-- TÂCHES DEMANDÉES --
a – Mettez à jour un passage de l'extrait sur la sollicitude en remplaçant « tension inquiète » par « tension anxieuse ». Commencez aux mots « Alain Trouvé – » et arrêtez-vous après « (Van Sevenant, op. ».
b – Répondez à ces questions à partir de l'extrait sur la sollicitude.
(i) Quels sont les deux sens donnés au verbe latin curare ?
(ii) Quels exemples de personnes parmi les plus vulnérables et les plus dépendantes sont cités entre parenthèses ?
(iii) Quelle philosophe attire l'attention sur la vulnérabilité de l'enfant dans l'éducation ?

-- EXTRAIT À LIRE --
===============

Alain Trouvé – Université de Rouen
EPE – 17/11/2015
En somme, la sollicitude cumule deux espèces de mouvements de la cura (curare :
« soigner », « se soucier de ») : la tension inquiète et l’attention bienveillante correspondant à
ce qui a été repéré respectivement comme souci et comme soin. Il ne suffit donc pas de définir
la sollicitude comme « sentiment de responsabilité que nous éprouvons à l’égard d’autrui »
(Renaut, 2002, p. 367), car nous n’y retrouvons pas cette ambiguïté où la sollicitude désigne à
la fois l’action (comme soin) et la condition de l’action (comme souci) (Van Sevenant, op.
cit., p. 16). Même si la sollicitude se donne en en seul acte, il y a en effet deux niveaux de
sollicitude à distinguer : une sollicitude inquiète ou soucieuse et une sollicitude attentive ou
bienveillante, même si, dans la pratique, vouloir déterminer avec exactitude à quel niveau se
situe l’acte de sollicitude demeure une gageure (ibid.), car nous devinons que, dans l’action,
les deux niveaux se confondent.
Limites de la sollicitude
On aura donc saisi toute l’importance et le bien fondé d’une éthique qui prend en
considération la sollicitude vis-à-vis d’autrui (dans la sympathie et la bienveillance, dans toute
l’attention envers autrui dont on est capable), en particulier des plus vulnérables et des plus
dépendants (enfants, vieillards, handicapés, etc.).
C’est ainsi que, en ce qui concerne l’éducation, la philosophe anglaise Onora O’Neill attire
l’attention sur le fait que, aujourd’hui, les problèmes relatifs à l’enfance étant de plus en plus
exprimé en termes juridiques, leur traitement fait passer au second plan la vulnérabilité de
l’enfant, laissant ainsi échapper un ensemble d’obligations spécifiques de nature éthique.

===============

-- DONNÉES FOURNIES --
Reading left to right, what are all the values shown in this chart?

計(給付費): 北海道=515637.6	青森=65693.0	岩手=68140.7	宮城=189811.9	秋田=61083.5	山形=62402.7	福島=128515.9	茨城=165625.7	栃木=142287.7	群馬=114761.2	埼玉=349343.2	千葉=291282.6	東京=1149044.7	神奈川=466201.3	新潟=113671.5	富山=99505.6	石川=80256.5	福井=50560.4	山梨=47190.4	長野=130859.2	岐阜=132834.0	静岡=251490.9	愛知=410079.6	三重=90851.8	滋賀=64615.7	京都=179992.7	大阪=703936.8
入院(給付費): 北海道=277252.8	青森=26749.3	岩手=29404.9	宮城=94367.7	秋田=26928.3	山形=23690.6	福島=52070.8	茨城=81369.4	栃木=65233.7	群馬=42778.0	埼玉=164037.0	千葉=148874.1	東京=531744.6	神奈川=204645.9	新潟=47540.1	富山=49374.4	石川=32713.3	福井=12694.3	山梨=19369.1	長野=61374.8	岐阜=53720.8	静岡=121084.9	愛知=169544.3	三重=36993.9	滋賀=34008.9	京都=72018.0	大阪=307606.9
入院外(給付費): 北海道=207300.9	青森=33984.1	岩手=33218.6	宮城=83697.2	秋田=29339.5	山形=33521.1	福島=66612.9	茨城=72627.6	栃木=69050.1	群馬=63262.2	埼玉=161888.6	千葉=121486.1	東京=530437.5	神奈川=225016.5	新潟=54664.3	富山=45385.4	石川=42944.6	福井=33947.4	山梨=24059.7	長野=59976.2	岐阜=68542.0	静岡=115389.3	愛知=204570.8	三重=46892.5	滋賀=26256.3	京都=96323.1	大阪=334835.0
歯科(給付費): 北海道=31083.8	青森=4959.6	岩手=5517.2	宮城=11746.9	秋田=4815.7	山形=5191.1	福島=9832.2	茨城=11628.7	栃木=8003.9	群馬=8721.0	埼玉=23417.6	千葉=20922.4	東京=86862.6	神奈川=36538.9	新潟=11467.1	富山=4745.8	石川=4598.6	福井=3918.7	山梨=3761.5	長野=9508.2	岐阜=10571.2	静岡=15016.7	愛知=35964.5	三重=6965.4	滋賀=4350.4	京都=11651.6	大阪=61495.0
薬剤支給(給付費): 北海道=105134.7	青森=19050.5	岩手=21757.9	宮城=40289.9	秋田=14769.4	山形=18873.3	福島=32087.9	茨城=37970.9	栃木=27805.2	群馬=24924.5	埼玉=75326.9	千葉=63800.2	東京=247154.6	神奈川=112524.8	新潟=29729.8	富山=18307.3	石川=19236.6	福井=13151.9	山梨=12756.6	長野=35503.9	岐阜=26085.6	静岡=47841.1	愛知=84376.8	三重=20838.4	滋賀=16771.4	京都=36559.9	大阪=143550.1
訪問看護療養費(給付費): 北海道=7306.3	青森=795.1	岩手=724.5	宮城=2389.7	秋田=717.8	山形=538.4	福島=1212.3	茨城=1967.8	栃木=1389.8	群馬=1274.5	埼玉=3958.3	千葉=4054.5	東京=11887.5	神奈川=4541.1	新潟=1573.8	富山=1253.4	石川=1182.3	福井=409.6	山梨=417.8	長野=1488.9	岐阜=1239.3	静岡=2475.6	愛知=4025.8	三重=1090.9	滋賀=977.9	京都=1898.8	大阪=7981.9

===============

-- SOLUTIONS CI-DESSOUS --
a –
Alain Trouvé – Université de Rouen
EPE – 17/11/2015
En somme, la sollicitude cumule deux espèces de mouvements de la cura (curare :
« soigner », « se soucier de ») : la tension anxieuse et l’attention bienveillante correspondant à
ce qui a été repéré respectivement comme souci et comme soin. Il ne suffit donc pas de définir
la sollicitude comme « sentiment de responsabilité que nous éprouvons à l’égard d’autrui »
(Renaut, 2002, p. 367), car nous n’y retrouvons pas cette ambiguïté où la sollicitude désigne à
la fois l’action (comme soin) et la condition de l’action (comme souci) (Van Sevenant, op.

b –
(i) Le verbe curare signifie « soigner » et « se soucier de ».
(ii) Les exemples cités sont les enfants, les vieillards et les handicapés.
(iii) Il s'agit de la philosophe anglaise Onora O'Neill.